● **EXCERPTED TEXT**
>> Start

**SPOILER WARNING**
I’m using the scenario Stoon Lakefrom the scenario collection Weep. Now, the book’s been out for some time, so it’s gotta be past the statute of limitations, especially with the third edition on its way. Still, don’t read any farther if you want to make sure you avoid knowing too much about the adventure.
In UA, knowing too much will save your life but damn your soul.
**YOU HAVE BEEN WARNED**
This session was really about half-and-half Pinfeathers and Stoon Lake. The team had a few loose ends they wanted to wrap up in Boston, so I let them do that before giving them their next assignment.
One thing I forgot in my last post was the cliffhanger I ended the session on ((To be honest, I forgot to include it in the post because I forgot that I had done that. I don’t really know how I forgot; I was inordinately pleased with myself when I pulled it off.)) – the team showed up at the Circle’s Edge bookshop to meet with the Flock ((Against the specific instructions of EPONYMOUS.)) and found that everyone in the room was dead.
Fade to black.

>> End

● **WORK TO DO**
**A.** In the session write-up, rewrite the passage beginning at the words "In UA, knowing" and ending after "room was dead.", putting "bookstore" in place of "bookshop".
**B.** According to the session write-up, what did the team find when they arrived at the Circle's Edge bookshop to meet with the Flock?

● **STORED ROWS**
>> Start

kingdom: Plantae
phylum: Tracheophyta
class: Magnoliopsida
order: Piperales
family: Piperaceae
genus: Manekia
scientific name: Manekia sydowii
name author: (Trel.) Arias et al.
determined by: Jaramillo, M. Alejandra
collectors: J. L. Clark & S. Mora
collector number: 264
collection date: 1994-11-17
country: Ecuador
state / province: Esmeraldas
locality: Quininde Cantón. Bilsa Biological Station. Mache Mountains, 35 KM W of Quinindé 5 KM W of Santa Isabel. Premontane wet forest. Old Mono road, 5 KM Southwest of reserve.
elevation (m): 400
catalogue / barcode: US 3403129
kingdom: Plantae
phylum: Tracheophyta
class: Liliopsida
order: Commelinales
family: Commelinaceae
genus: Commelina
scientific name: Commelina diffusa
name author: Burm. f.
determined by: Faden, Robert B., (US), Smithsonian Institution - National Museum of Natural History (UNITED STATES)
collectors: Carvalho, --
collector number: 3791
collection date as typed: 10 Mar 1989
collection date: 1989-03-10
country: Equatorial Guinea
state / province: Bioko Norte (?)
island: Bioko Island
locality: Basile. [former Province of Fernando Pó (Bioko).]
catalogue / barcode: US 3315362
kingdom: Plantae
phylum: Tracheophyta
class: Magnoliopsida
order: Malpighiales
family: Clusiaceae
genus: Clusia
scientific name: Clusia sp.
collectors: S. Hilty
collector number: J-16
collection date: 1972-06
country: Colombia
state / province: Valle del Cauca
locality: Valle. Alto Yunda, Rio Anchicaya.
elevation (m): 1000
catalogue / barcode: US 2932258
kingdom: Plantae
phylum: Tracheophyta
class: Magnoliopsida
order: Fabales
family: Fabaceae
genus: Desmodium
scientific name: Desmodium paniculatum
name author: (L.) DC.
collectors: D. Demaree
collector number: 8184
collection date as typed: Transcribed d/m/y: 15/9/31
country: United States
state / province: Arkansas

>> End

● **ANSWERS PER TASK**
**A.**
In UA, knowing too much will save your life but damn your soul.
**YOU HAVE BEEN WARNED**
This session was really about half-and-half Pinfeathers and Stoon Lake. The team had a few loose ends they wanted to wrap up in Boston, so I let them do that before giving them their next assignment.
One thing I forgot in my last post was the cliffhanger I ended the session on ((To be honest, I forgot to include it in the post because I forgot that I had done that. I don’t really know how I forgot; I was inordinately pleased with myself when I pulled it off.)) – the team showed up at the Circle’s Edge bookstore to meet with the Flock ((Against the specific instructions of EPONYMOUS.)) and found that everyone in the room was dead.

**B.** Everyone in the room was dead.